Avocado-Tomato SaladThe other day I received a bag of fresh tomatoes from my mother. I had a ripe avocado and some beautiful green leaf lettuce for a base. A monster cucumber from my garden that I’ve been trying to work our way through contributed green-jacketed cubes of creamy white. These were my vegetables and fruits.

Poor avocados: They got a terrible rap during the fat-phobic 80’s. The truth is that avocados are full of unsaturated fats, the kind we need to cushion our organs, feed our brains, and give us healthy skin and shiny hair. Avocados are one of nature’s most perfect foods: you can live off avocados and water for quite some time. They were one of the first foods I fed my babies when they began to eat. At some point, we’ll talk about making your own babyfood, but that’s another post.

Then I added my toppings to my salad.

Annie’s Naturals Shitake & Sesame Vinaigrette has been a favorite since I first discovered it in the early 90’s. Vinaigrettes are usually a healthier choice than creamy dressings laden with saturated fats. When looking for a vinaigrette, choose one without any trans-fats, artificial sugars or artificial flavors.

And then the seeds. Sunflower seeds make any salad into a party! I buy mine in the bulk food bins at the health food grocery store.

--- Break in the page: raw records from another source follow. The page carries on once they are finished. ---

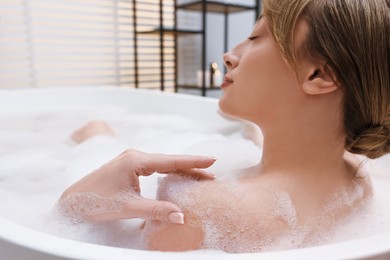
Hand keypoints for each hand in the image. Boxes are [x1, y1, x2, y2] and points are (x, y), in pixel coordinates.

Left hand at [59, 149, 215, 223]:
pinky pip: (154, 166)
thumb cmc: (96, 201)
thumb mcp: (128, 207)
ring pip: (162, 162)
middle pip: (169, 160)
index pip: (171, 161)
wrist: (73, 200)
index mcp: (135, 161)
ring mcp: (131, 159)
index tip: (212, 159)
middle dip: (191, 165)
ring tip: (200, 174)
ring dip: (180, 168)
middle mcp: (134, 155)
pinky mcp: (128, 166)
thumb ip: (155, 211)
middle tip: (212, 171)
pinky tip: (176, 175)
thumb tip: (181, 216)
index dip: (193, 161)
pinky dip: (168, 171)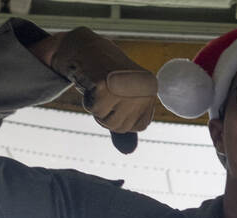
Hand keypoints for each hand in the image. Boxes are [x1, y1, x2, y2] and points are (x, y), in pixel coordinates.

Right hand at [49, 28, 156, 143]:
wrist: (86, 47)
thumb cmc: (106, 76)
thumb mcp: (122, 100)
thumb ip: (126, 124)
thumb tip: (128, 152)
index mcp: (151, 92)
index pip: (139, 126)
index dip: (122, 116)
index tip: (116, 97)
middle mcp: (143, 90)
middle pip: (123, 126)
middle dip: (108, 114)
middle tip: (104, 92)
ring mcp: (125, 87)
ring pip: (109, 122)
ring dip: (98, 109)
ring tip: (99, 88)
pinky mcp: (106, 85)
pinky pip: (95, 109)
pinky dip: (88, 100)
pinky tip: (90, 83)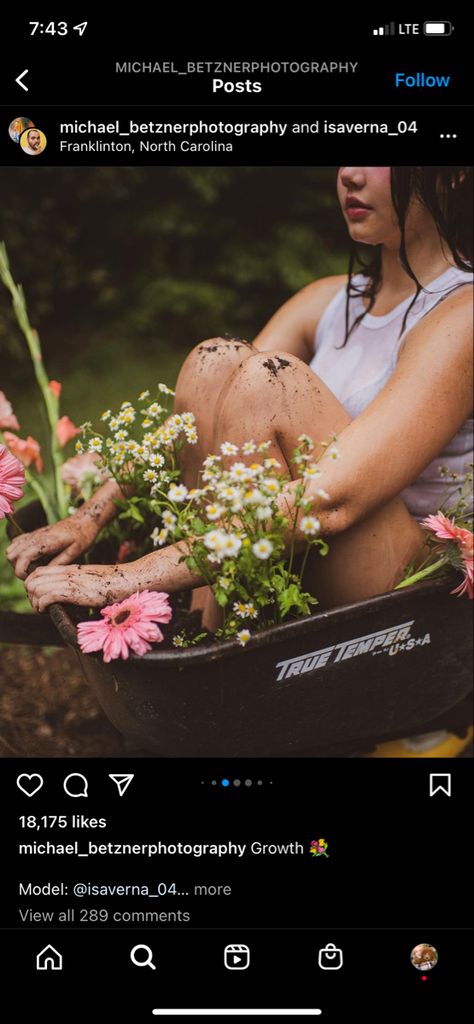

I keep a variety of yummy toppings in cannisters on my counters not only for convenient additions to my salads, but a handful often makes a great snack, too. Besides sunflower seeds, you’ll see roasted pumpkin seeds (shelled and unshelled, some flavored with teriyaki), dried cranberries, dried currents, sun-dried tomatoes (not the kind in oil; these come packed in vacuum-sealed bags), pistacios, shelled almonds, sesame sticks, and various other goodies that catch my fancy.

Oh yes, and did you notice what’s floating inside my water glass? It’s a cucumber slice! Cucumber-infused water is unbelievably refreshing. I first learned of it in a fun little modern-Vietnamese restaurant in Denver called Parallel 17.